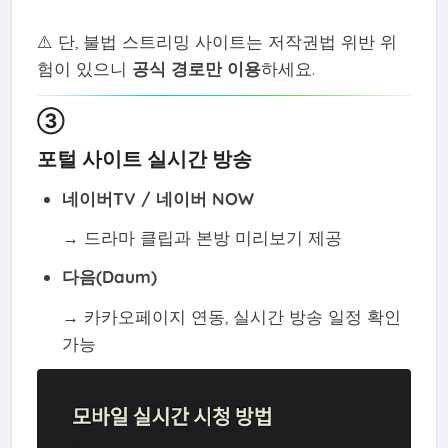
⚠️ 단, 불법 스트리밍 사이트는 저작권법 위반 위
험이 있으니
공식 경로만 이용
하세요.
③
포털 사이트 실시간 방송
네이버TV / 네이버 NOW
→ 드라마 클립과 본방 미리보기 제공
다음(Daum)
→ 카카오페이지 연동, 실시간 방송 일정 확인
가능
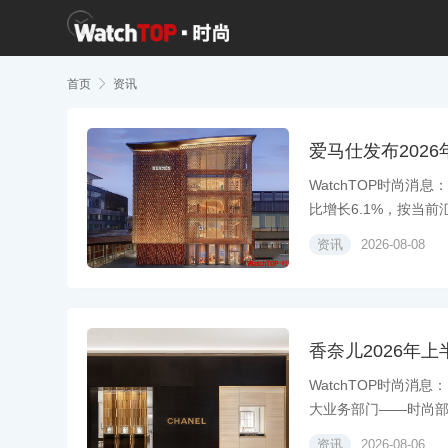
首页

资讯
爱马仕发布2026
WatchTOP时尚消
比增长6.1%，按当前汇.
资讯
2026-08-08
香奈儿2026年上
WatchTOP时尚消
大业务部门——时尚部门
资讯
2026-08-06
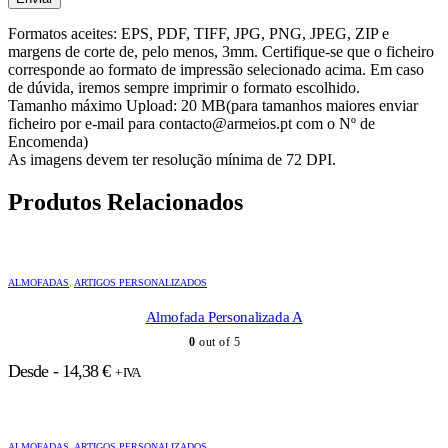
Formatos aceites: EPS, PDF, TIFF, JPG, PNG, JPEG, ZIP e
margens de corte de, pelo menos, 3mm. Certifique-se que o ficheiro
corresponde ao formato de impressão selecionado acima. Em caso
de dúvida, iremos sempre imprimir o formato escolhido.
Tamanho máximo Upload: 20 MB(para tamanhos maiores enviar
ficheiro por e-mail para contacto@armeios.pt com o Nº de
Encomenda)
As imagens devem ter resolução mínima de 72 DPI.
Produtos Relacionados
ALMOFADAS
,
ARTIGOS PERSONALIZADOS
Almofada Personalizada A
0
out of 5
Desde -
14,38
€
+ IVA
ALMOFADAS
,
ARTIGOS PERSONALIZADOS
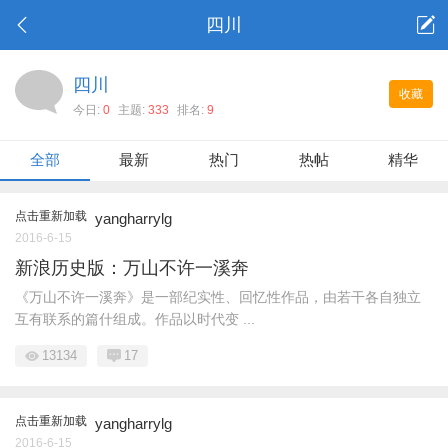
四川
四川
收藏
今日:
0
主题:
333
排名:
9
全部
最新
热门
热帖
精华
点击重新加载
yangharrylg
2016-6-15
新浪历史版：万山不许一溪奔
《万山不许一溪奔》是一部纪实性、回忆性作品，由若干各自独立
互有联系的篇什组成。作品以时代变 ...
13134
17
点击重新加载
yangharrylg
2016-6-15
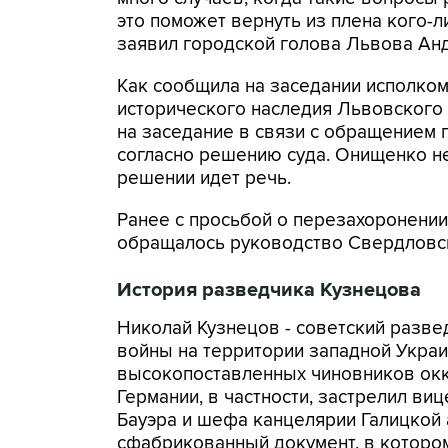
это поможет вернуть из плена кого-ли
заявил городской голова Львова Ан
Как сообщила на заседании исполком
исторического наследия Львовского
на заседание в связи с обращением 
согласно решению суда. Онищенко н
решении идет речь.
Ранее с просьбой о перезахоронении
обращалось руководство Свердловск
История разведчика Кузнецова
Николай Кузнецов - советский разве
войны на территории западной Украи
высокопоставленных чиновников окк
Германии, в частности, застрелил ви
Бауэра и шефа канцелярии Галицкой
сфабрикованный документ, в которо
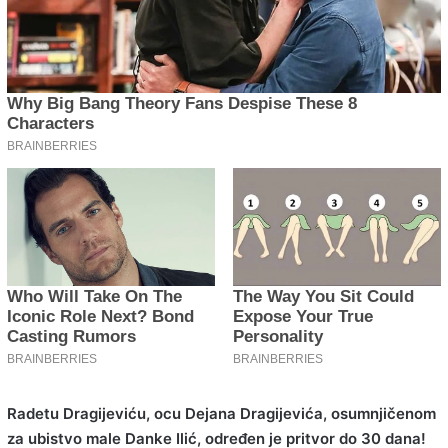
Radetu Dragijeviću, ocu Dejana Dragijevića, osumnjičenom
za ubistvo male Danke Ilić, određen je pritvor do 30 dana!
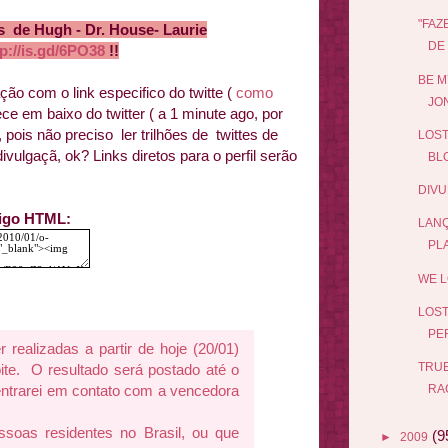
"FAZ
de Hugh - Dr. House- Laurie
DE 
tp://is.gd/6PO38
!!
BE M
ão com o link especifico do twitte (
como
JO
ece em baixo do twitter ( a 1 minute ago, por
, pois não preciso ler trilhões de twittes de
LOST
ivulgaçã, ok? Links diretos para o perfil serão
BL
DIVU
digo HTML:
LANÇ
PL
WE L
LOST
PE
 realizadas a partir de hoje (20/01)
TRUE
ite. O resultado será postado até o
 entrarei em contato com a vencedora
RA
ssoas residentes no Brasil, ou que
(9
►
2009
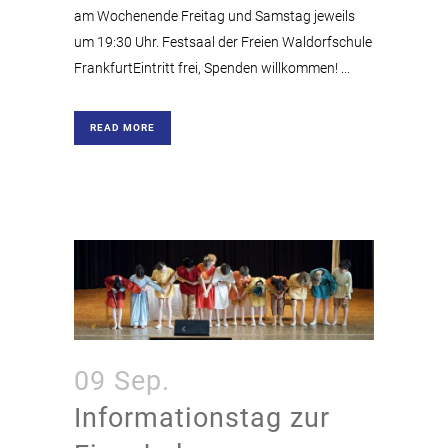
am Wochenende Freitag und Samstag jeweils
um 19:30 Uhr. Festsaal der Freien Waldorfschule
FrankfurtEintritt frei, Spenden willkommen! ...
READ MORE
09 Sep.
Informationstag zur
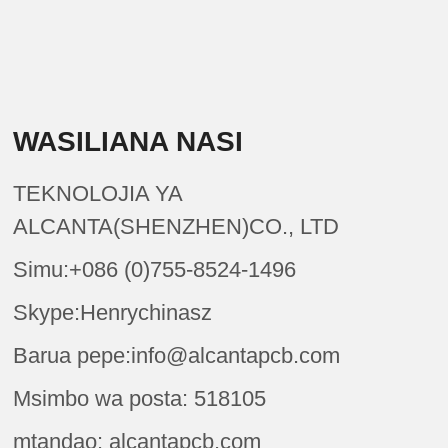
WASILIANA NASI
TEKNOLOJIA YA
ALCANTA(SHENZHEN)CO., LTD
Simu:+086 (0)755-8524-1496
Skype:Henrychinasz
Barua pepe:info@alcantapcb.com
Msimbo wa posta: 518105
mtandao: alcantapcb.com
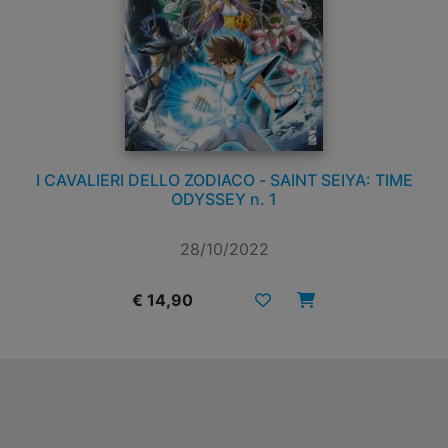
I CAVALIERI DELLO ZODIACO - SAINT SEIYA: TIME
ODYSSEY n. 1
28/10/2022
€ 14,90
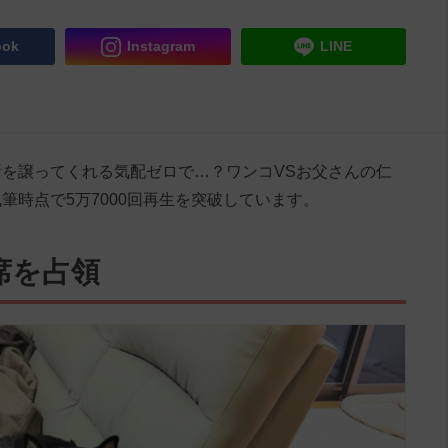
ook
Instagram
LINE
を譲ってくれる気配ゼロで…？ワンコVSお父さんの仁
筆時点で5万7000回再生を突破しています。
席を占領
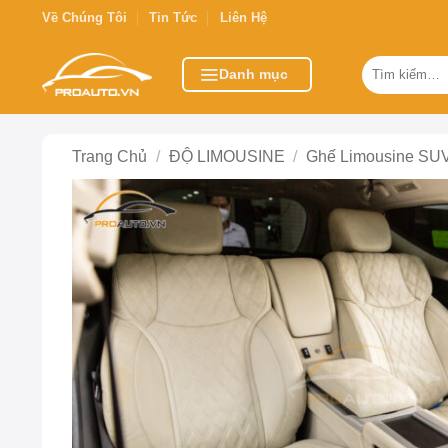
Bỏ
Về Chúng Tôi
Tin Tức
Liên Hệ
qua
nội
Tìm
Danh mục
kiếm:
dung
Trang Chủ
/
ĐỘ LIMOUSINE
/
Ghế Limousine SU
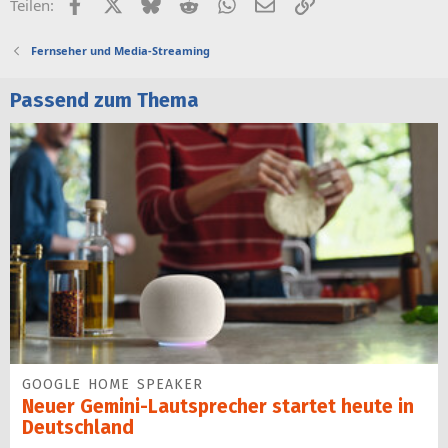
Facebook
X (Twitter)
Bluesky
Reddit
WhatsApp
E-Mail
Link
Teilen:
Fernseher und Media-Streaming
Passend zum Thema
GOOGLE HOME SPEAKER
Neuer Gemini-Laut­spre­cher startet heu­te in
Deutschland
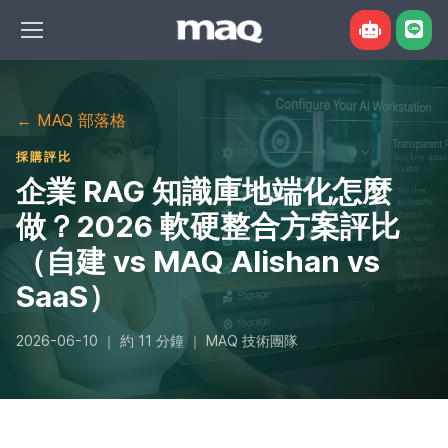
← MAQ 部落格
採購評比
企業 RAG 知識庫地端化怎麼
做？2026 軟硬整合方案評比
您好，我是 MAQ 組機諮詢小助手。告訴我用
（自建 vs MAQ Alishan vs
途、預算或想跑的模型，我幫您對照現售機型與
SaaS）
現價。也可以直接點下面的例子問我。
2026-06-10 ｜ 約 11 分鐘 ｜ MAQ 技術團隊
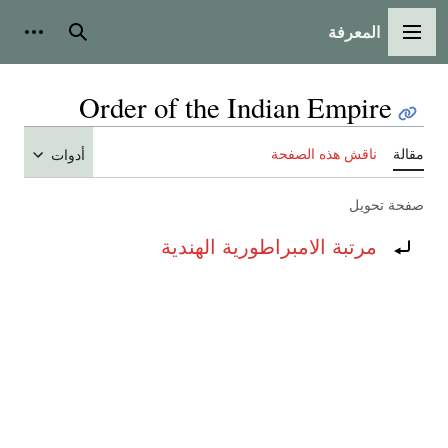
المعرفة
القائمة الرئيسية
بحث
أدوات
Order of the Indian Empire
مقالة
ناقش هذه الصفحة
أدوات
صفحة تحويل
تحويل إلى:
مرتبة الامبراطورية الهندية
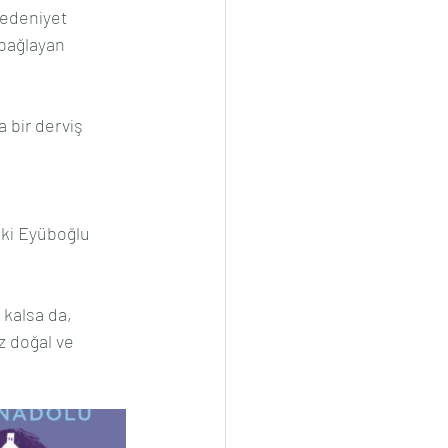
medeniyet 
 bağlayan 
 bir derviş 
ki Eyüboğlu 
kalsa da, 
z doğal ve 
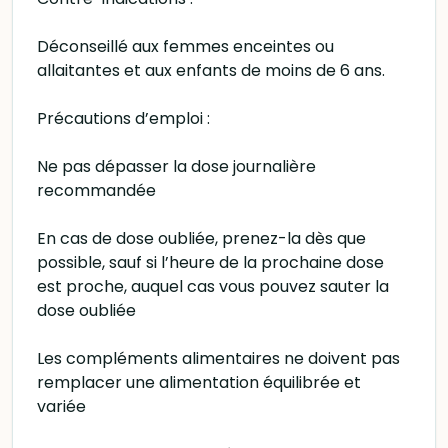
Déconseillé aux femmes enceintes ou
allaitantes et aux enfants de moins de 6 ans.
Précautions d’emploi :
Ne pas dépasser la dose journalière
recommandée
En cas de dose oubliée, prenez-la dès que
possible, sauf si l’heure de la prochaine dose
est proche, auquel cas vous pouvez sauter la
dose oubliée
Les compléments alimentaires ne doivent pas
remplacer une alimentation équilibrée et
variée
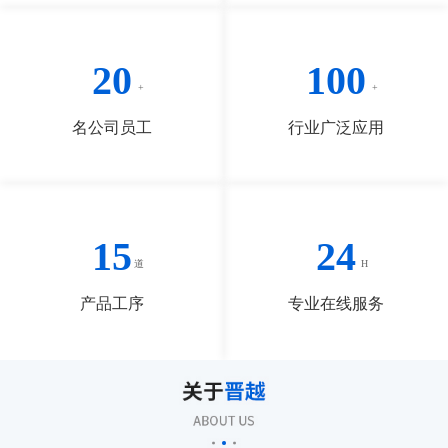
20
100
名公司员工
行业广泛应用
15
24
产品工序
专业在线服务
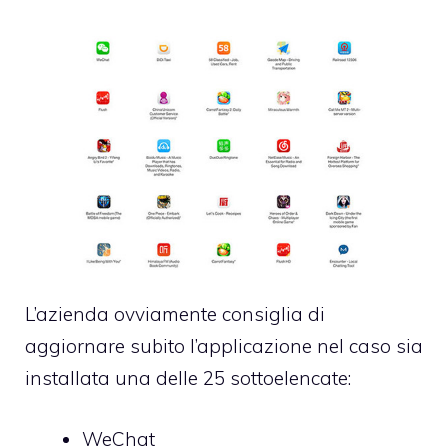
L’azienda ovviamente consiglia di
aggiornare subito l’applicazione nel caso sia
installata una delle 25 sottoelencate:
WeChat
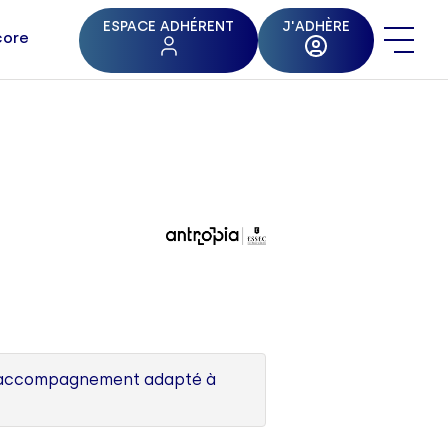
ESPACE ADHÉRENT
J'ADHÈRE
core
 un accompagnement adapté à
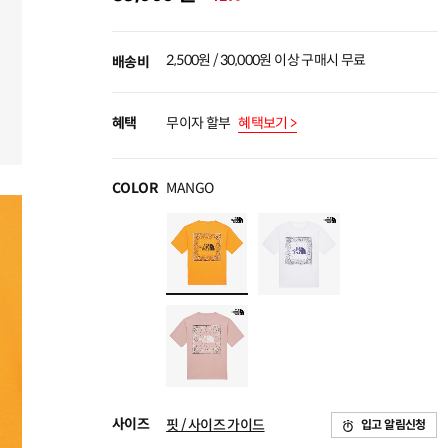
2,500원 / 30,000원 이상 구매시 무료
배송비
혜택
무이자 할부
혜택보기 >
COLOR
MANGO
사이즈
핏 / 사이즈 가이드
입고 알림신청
_____
• _AIM OF THE EXERCISE_
All of the records above are to be written out exactly, minus their images.

• _REPLY_
⚠️ 단, 불법 스트리밍 사이트는 저작권법 위반 위
험이 있으니
공식 경로만 이용
하세요.
③
포털 사이트 실시간 방송
네이버TV / 네이버 NOW
→ 드라마 클립과 본방 미리보기 제공
다음(Daum)
→ 카카오페이지 연동, 실시간 방송 일정 확인
가능
首页

资讯
爱马仕发布2026
WatchTOP时尚消
比增长6.1%，按当前汇.
资讯
2026-08-08
香奈儿2026年上
WatchTOP时尚消
大业务部门——时尚部门
资讯
2026-08-06
Formatos aceites: EPS, PDF, TIFF, JPG, PNG, JPEG, ZIP e
margens de corte de, pelo menos, 3mm. Certifique-se que o ficheiro
corresponde ao formato de impressão selecionado acima. Em caso
de dúvida, iremos sempre imprimir o formato escolhido.
Tamanho máximo Upload: 20 MB(para tamanhos maiores enviar
ficheiro por e-mail para contacto@armeios.pt com o Nº de
Encomenda)
As imagens devem ter resolução mínima de 72 DPI.
Produtos Relacionados
ALMOFADAS
,
ARTIGOS PERSONALIZADOS
Almofada Personalizada A
0
out of 5
Desde -
14,38
€
+ IVA
ALMOFADAS
,
ARTIGOS PERSONALIZADOS
四川
四川
收藏
今日:
0
主题:
333
排名:
9
全部
最新
热门
热帖
精华
点击重新加载
yangharrylg
2016-6-15
新浪历史版：万山不许一溪奔
《万山不许一溪奔》是一部纪实性、回忆性作品，由若干各自独立
互有联系的篇什组成。作品以时代变 ...
13134
17
点击重新加载
yangharrylg
2016-6-15
это поможет вернуть из плена кого-ли
заявил городской голова Львова Ан
Как сообщила на заседании исполком
исторического наследия Львовского
на заседание в связи с обращением 
согласно решению суда. Онищенко н
решении идет речь.
Ранее с просьбой о перезахоронении
обращалось руководство Свердловск
История разведчика Кузнецова
Николай Кузнецов - советский разве
войны на территории западной Украи
высокопоставленных чиновников окк
Германии, в частности, застрелил ви
Бауэра и шефа канцелярии Галицкой
сфабрикованный документ, в которо
Radetu Dragijeviću, ocu Dejana Dragijevića, osumnjičenom
za ubistvo male Danke Ilić, određen je pritvor do 30 dana!
"FAZ
de Hugh - Dr. House- Laurie
DE 
tp://is.gd/6PO38
!!
BE M
ão com o link especifico do twitte (
como
JO
ece em baixo do twitter ( a 1 minute ago, por
, pois não preciso ler trilhões de twittes de
LOST
ivulgaçã, ok? Links diretos para o perfil serão
BL
DIVU
digo HTML:
LANÇ
PL
WE L
LOST
PE
 realizadas a partir de hoje (20/01)
TRUE
ite. O resultado será postado até o
 entrarei em contato com a vencedora
RA
ssoas residentes no Brasil, ou que
(9
►
2009
am Wochenende Freitag und Samstag jeweils
um 19:30 Uhr. Festsaal der Freien Waldorfschule
FrankfurtEintritt frei, Spenden willkommen! ...
READ MORE
09 Sep.
Informationstag zur
WASILIANA NASI
TEKNOLOJIA YA
ALCANTA(SHENZHEN)CO., LTD
Simu:+086 (0)755-8524-1496
Skype:Henrychinasz
Barua pepe:info@alcantapcb.com
Msimbo wa posta: 518105
mtandao: alcantapcb.com
I CAVALIERI DELLO ZODIACO - SAINT SEIYA: TIME
ODYSSEY n. 1
28/10/2022
€ 14,90
ook
Instagram
LINE
を譲ってくれる気配ゼロで…？ワンコVSお父さんの仁
筆時点で5万7000回再生を突破しています。
席を占領
Bỏ
Về Chúng Tôi
Tin Tức
Liên Hệ
qua
nội
Tìm
Danh mục
kiếm:
dung
Trang Chủ
/
ĐỘ LIMOUSINE
/
Ghế Limousine SU
Facebook
X (Twitter)
Bluesky
Reddit
WhatsApp
E-Mail
Link
Teilen:
Fernseher und Media-Streaming
Passend zum Thema
GOOGLE HOME SPEAKER
Neuer Gemini-Laut­spre­cher startet heu­te in
Deutschland
← MAQ 部落格
採購評比
企業 RAG 知識庫地端化怎麼
做？2026 軟硬整合方案評比
您好，我是 MAQ 組機諮詢小助手。告訴我用
（自建 vs MAQ Alishan vs
途、預算或想跑的模型，我幫您對照現售機型與
SaaS）
現價。也可以直接點下面的例子問我。
2026-06-10 ｜ 約 11 分鐘 ｜ MAQ 技術團隊
المعرفة
القائمة الرئيسية
بحث
أدوات
Order of the Indian Empire
مقالة
ناقش هذه الصفحة
أدوات
صفحة تحويل
تحويل إلى:
مرتبة الامبراطورية الهندية
medeniyet 
 bağlayan 
 bir derviş 
ki Eyüboğlu 
kalsa da, 
z doğal ve 
Déconseillé aux femmes enceintes ou
allaitantes et aux enfants de moins de 6 ans.
Précautions d’emploi :
Ne pas dépasser la dose journalière
recommandée
En cas de dose oubliée, prenez-la dès que
possible, sauf si l’heure de la prochaine dose
est proche, auquel cas vous pouvez sauter la
dose oubliée
Les compléments alimentaires ne doivent pas
remplacer une alimentation équilibrée et
variée
20
100
名公司员工
行业广泛应用
15
24
产品工序
专业在线服务
L’azienda ovviamente consiglia di
aggiornare subito l’applicazione nel caso sia
installata una delle 25 sottoelencate:
WeChat
ESPACE ADHÉRENT
J'ADHÈRE
core
 un accompagnement adapté à
2,500원 / 30,000원 이상 구매시 무료
배송비
혜택
무이자 할부
혜택보기 >
COLOR
MANGO
사이즈
핏 / 사이즈 가이드
입고 알림신청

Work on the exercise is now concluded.